An old photo can transport you to a moment in time by allowing you to look at your memories. But what if you could smell your memories, too? Or even someone else’s?
MIT Media Labs researcher Cyrus Clarke is answering those questions with The Anemoia Device, a “scent-memory machine” that uses AI to turn physical photos into unique fragrances.
How it works
At the top of the three-tiered machine, a user inserts a physical photo. Then, an AI-powered computer in the middle section uses a visual-language model to interpret the image’s contents.
It generates a brief narrative, which the user can modify by adjusting three physical dials that inform perspective, time, and mood to determine the characteristics of the scent.
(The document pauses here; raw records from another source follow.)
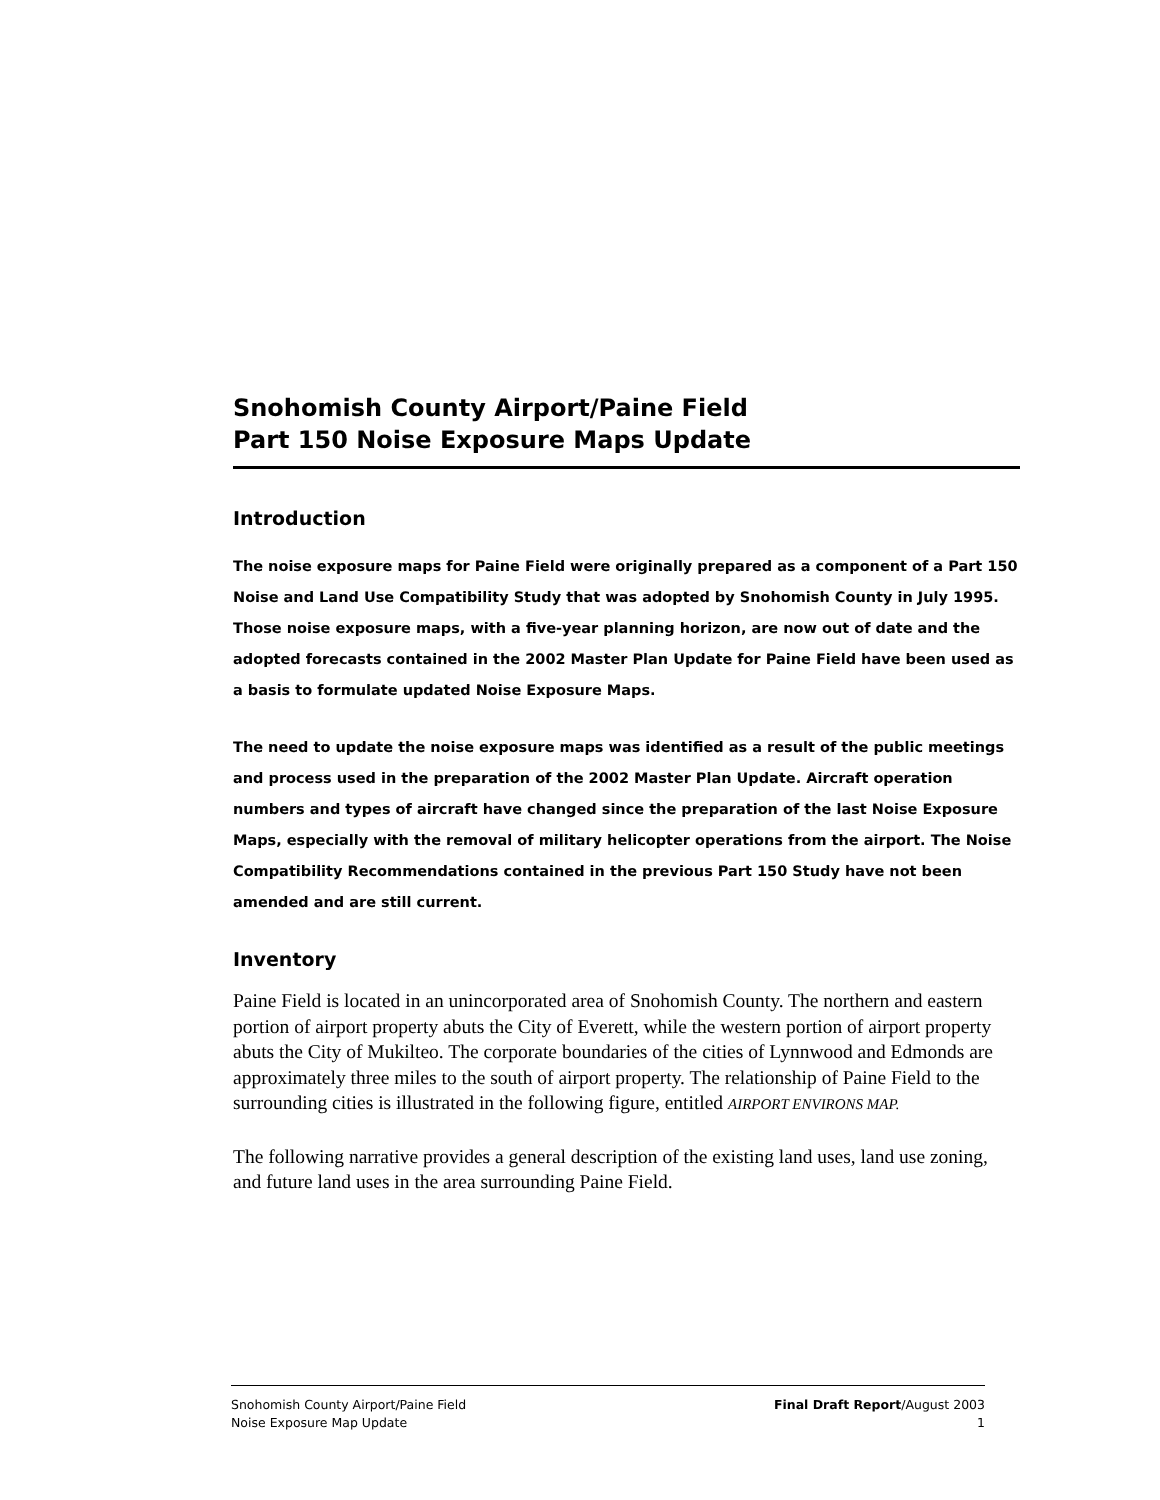Snohomish County Airport/Paine Field
Part 150 Noise Exposure Maps Update
Introduction
The noise exposure maps for Paine Field were originally prepared as a component of a Part 150 Noise and Land Use Compatibility Study that was adopted by Snohomish County in July 1995. Those noise exposure maps, with a five-year planning horizon, are now out of date and the adopted forecasts contained in the 2002 Master Plan Update for Paine Field have been used as a basis to formulate updated Noise Exposure Maps.
The need to update the noise exposure maps was identified as a result of the public meetings and process used in the preparation of the 2002 Master Plan Update. Aircraft operation numbers and types of aircraft have changed since the preparation of the last Noise Exposure Maps, especially with the removal of military helicopter operations from the airport. The Noise Compatibility Recommendations contained in the previous Part 150 Study have not been amended and are still current.
Inventory
Paine Field is located in an unincorporated area of Snohomish County. The northern and eastern portion of airport property abuts the City of Everett, while the western portion of airport property abuts the City of Mukilteo. The corporate boundaries of the cities of Lynnwood and Edmonds are approximately three miles to the south of airport property. The relationship of Paine Field to the surrounding cities is illustrated in the following figure, entitled AIRPORT ENVIRONS MAP.
The following narrative provides a general description of the existing land uses, land use zoning, and future land uses in the area surrounding Paine Field.
Snohomish County Airport/Paine Field
Noise Exposure Map Update
Final Draft Report/August 2003
1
For example:
- In a trial, a photo of either an apple or pear being eaten by a couple on stone steps was interpreted from the perspective of the apple, described as “in use” and “calm.”
- The result: a fragrance with notes of “spiced apple, pear, and earthy musk,” per Dezeen.
Finally, the AI system creates the scent based on a library of 50 fragrances, dispenses it from the bottom — and boom, you can now smell memories that might not be your own, or feel nostalgia for a time you never actually experienced — AKA “anemoia.”
Unlike sight and hearing…
… our sense of smell operates on hundreds of receptor types, per the World Economic Forum, which had made it too complex to digitize until recently, when AI made it possible.
Now, AI-powered olfactory intelligence is transforming industries — it’s already spurred innovations in fragrance production, product authentication, and health care diagnostics — as well as the human experience.
Which is what sets Clarke’s Anemoia Device (which he is contemplating turning into either an at-home machine or an online service) apart from other AI and tech: Instead of diminishing human connection and experiences, it grounds them in reflection and tangible memory.
"In today's reality, our memories are externalised, usually stored in digital infrastructure and retrieved through functions, files, and feeds," he told Dezeen. "They're accessible, but they're not truly with us, and I want to change that."